The pixel values of an image represent a color code. If we use the images as they are and send them through a Deep Neural Network, the computation of these high numeric values may get costly. Normalizing the values to a range between 0 to 1 will reduce the computational expense.
- Moreover, data points with high values in the non-normalized data set can induce neural network instability. This occurs due to the comparatively large inputs cascading down through the network’s layers, which may lead to imbalanced gradients, resulting in the well-known exploding gradient problem.
- So how does normalization help?
- Normalization reduces variation between the data points by placing all the data on the same scale. This helps prevent exploding gradient problems as there’s less variation within data points. It turns out that scaling data points also makes training a network more efficient and faster.
- How is Batch Normalization different from Normalization?
- In deep learning, rather than just performing normalization once in the beginning, Batch Normalization is proposed as a technique to scale the output of each layer, specifically by standardizing the activations of each input variable per mini-batch.
- Batch Normalization speeds up the training of neural networks by reducing the internal covariate shift. To better understand covariate shift, consider the following example:
- Assume that for a cats and dogs classification problem, our model has only been trained on orange cats. Now, if we were to provide images of white cats while testing, the model may not perform effectively. This is because of the shift in the input distribution from orange to white, which is known as a Covariate shift.
- The change in the distribution of inputs to different layers is referred to as the internal covariate shift. While training, each layer tries to fix the error that was introduced during forward propagation. Since every layer is attempting to fix the error that has been created, the update procedure is forever chasing a moving target. More specifically, this process forces the layers to learn from new ‘input distributions’ during an update.
- So how does Batch Normalization help?
- Batch Normalization standardizes the activations of each input variable per mini-batch, which means that during the weight update, the assumptions made by the subsequent layer regarding the spread and distribution of inputs will not alter drastically. It turns out that when the distribution of inputs to each layer is similar, training a network is more efficient and faster.
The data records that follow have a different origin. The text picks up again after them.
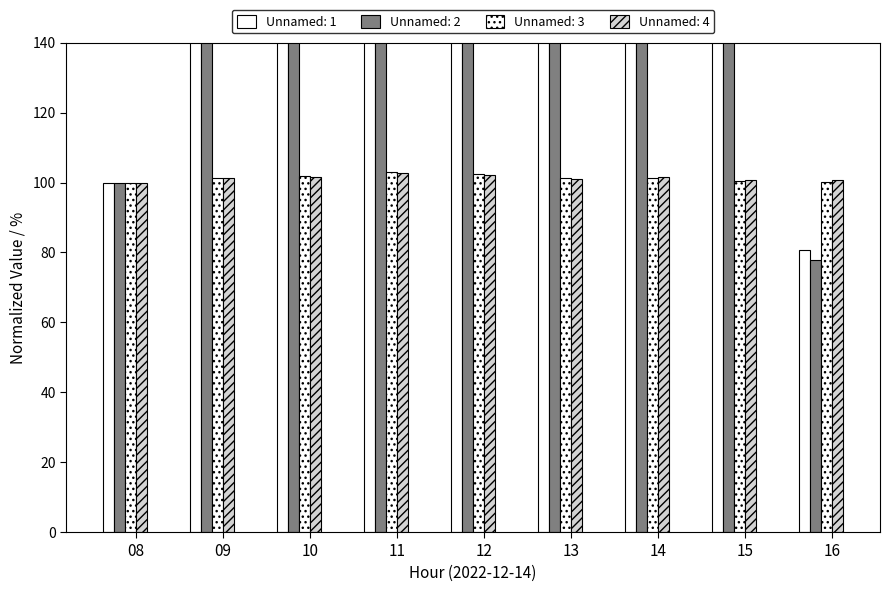

Which series has the widest spread of values?

Unnamed: 2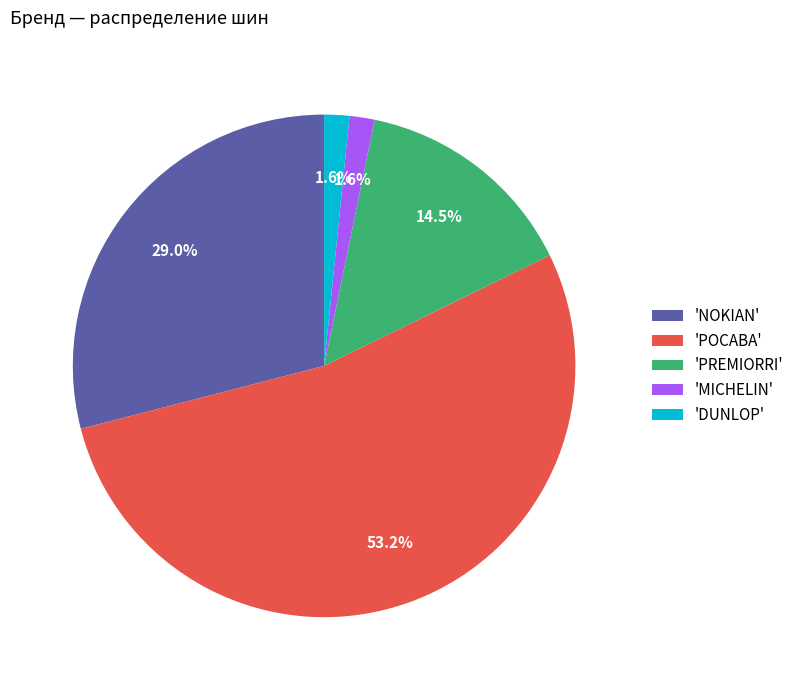

Is there a majority slice in this chart?

Yes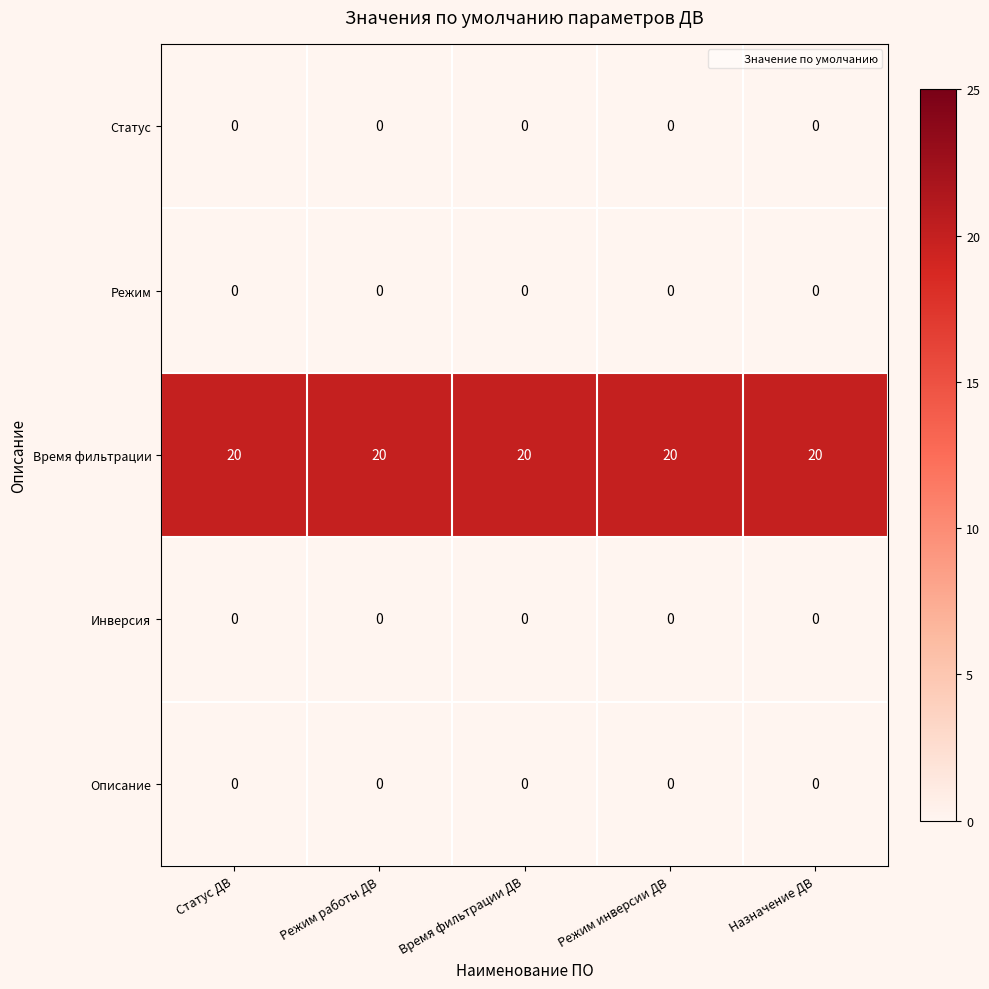

The Статус series shows 0 at Режим инверсии ДВ. True or false?

True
- In addition to speeding up learning, Batch Normalization (in short Batch Norm) also provides a weak form of regularization. Since Batch Norm is performed on mini-batches, it adds noise to the data, which results in regularization.
3. Spatial Dropout
- We have already learned about the ‘Dropout’ regularization technique, which is used in neural network training to reduce overfitting. Let’s see how ‘Dropout’ is used after the convolution layer in CNNs.
- Convolution between a filter and an input produces feature maps in the convolution layer. In images, the values of neighboring pixels are highly correlated, resulting in correlated cells in feature maps. Thus, dropping the cells of feature maps at random using a basic dropout method may not actually prevent overfitting, because even if one cell is removed, the neighbouring cellcould give a highly correlated gradient. That’s why we use another idea called Spatial Dropout.
In Spatial Dropout, whole feature maps themselves are randomly dropped. Dropping a feature map, means making all the cells of that feature map 0, which would be as good as not using it.
Let’s suppose we obtained 8 feature maps after the convolution operation. If spatial dropout is applied with dropout probability 0.25, then the expected number of dropped feature maps is 1.
So to summarize, in this section we have learnt the following:
– What does overfitting mean with respect to convolutional neural networks, and what are the different techniques to address this issue?
– What is Data Augmentation, and what are some of the most popular DA methods?
– How do batch normalization and spatial dropout help in preventing overfitting?
This section covered the regularization techniques used to prevent overfitting in a CNN.